Tweak the rules and get creative. Have drill work in practice between the two squads for a day beforehand, much like the NFL does during training camp. Play two or three quarters split between the top units. Make a quarter for first-year players. Give coaches flexibility to teach on-field during the game action. It would give players the valuable reps threatened by the loss of the 2020 season and down the road allow younger players a chance to work in live settings well before the games matter.
Most of all, it would give schools a chance to create protocols for safe returns during or after the pandemic, all while giving coaches a lower-risk chance to make up for teaching time lost.
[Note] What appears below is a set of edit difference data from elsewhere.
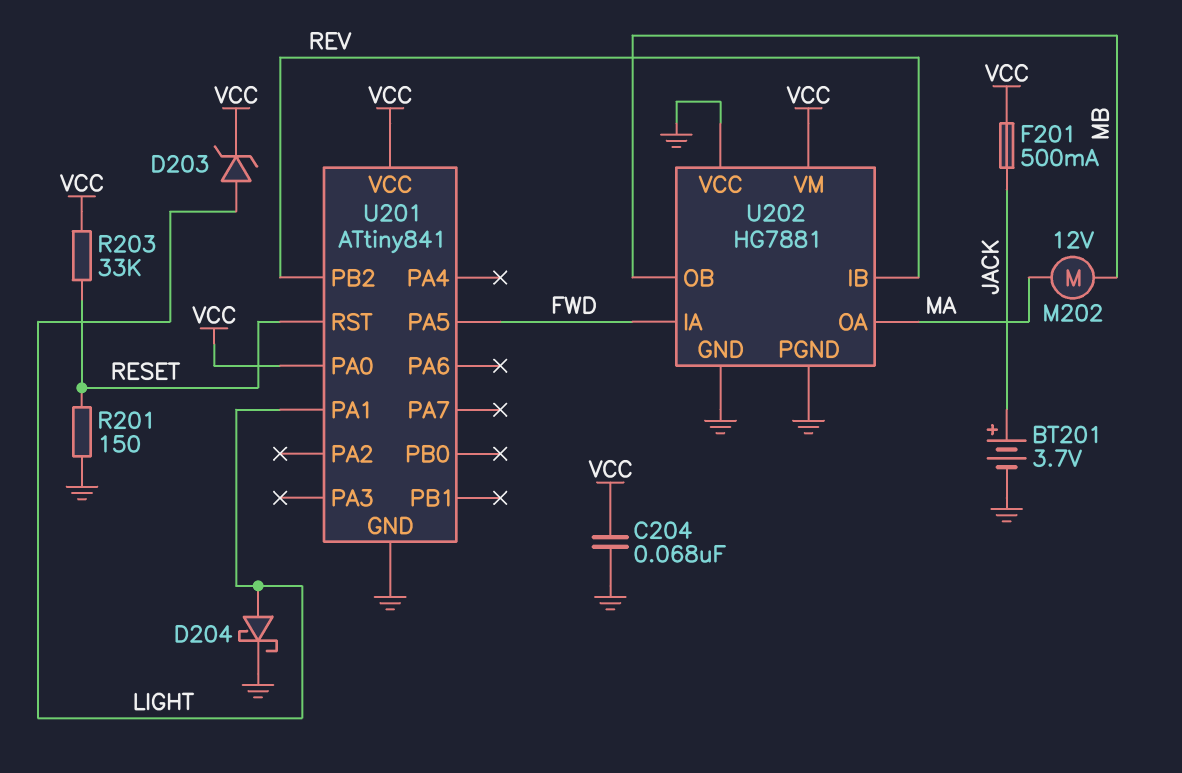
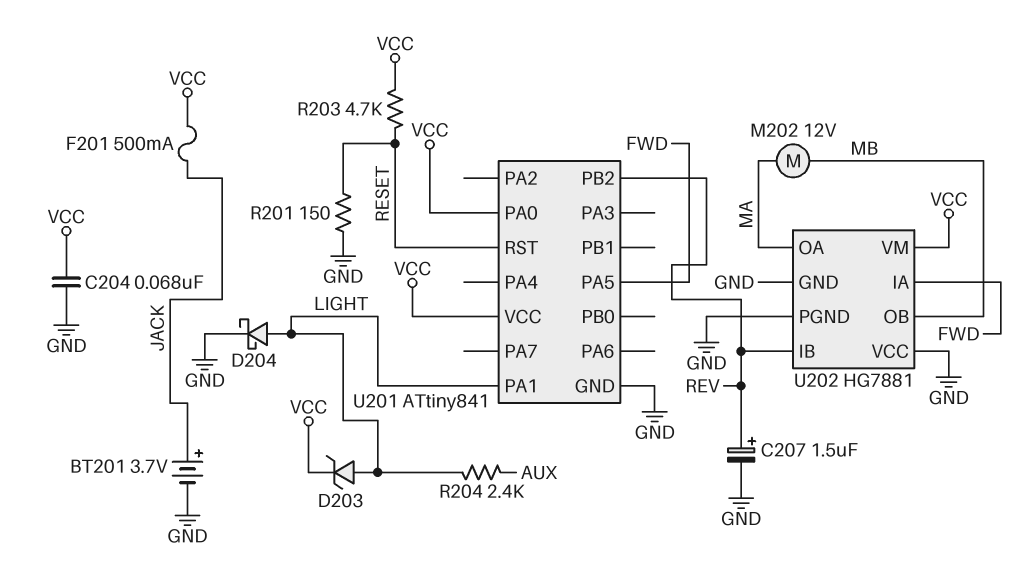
C207: none -> 1.5uF (plus REV, minus GND)
R203: 33k (RESET, VCC) -> 4.7k (RESET, VCC)
R204: none -> 2.4k (AUX, LIGHT)

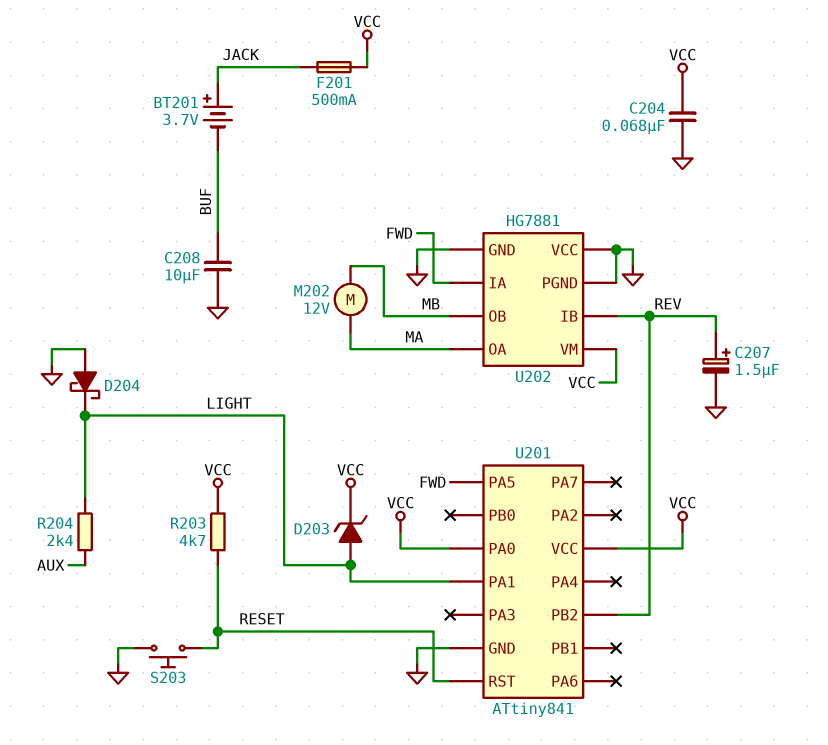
BT201: 3.7V (plus JACK, minus GND) -> 3.7V (plus JACK, minus BUF)
C208: none -> 10uF (BUF, GND)
D204: schottky (A LIGHT, K GND) -> schottky (A GND, K LIGHT)
R201: 150 (GND, RESET) -> none
S203: none -> button (GND, RESET)

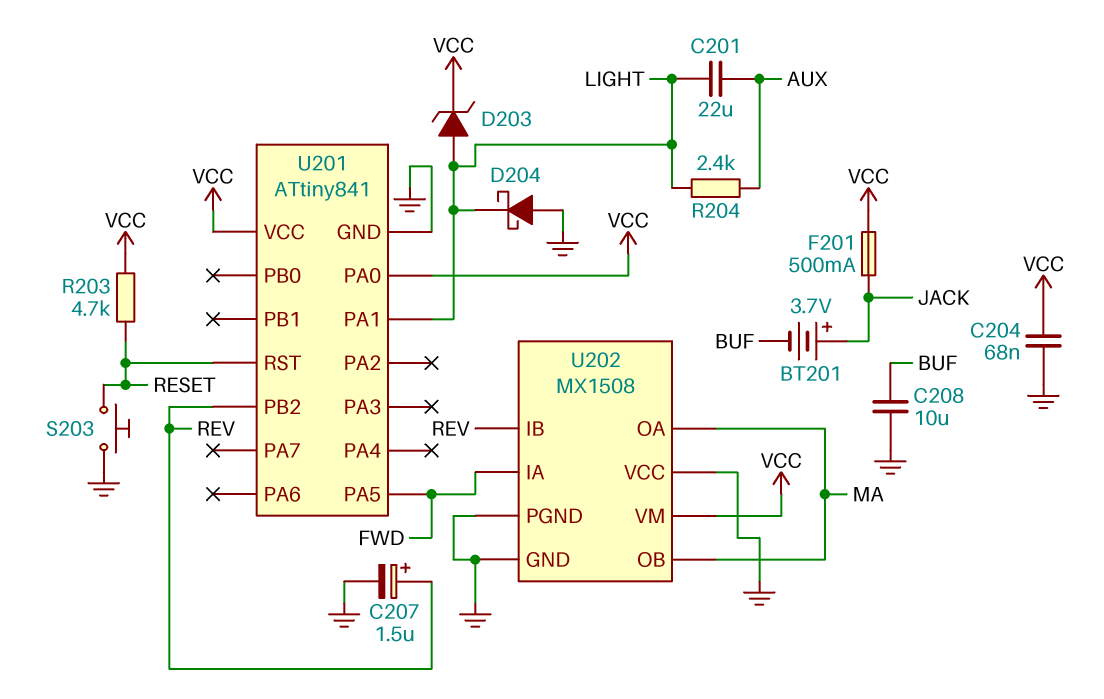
C201: none -> 22uF (AUX, LIGHT)
M202: motor 12V (MA, MB) -> none
U202: HG7881 -> MX1508
U202 pin OB: MB -> MA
In the future, the exhibition season would be a chance for coaches to gauge where their teams are heading into the offseason. And because no championships would be at stake, coaches could minimize the amount of hitting each player would take — limiting “the 2,000-rep club,” as Meyer called starters at high-contact positions such as offensive line, defensive line, running back and linebacker.

What to do with all the free time this fall if everything ends up canceled? Prioritize figuring out name, image and likeness reform. Put all the efforts and energy of preparing for a season into solving college sports’ biggest off-the-field concern while there's no worries on the field.
Naturally, this is all hypothetical, based on supposition as to how the dominoes fell with conference basketball tournaments and eventually the NCAA's winter and spring seasons earlier this year. But all Warren and administrators can do for now is build scenarios in which football can return — even on a limited basis, even if it means continuing to scale back games and travel to salvage anything.
Until no hope remains, that is, and playing in 2021 becomes the focus.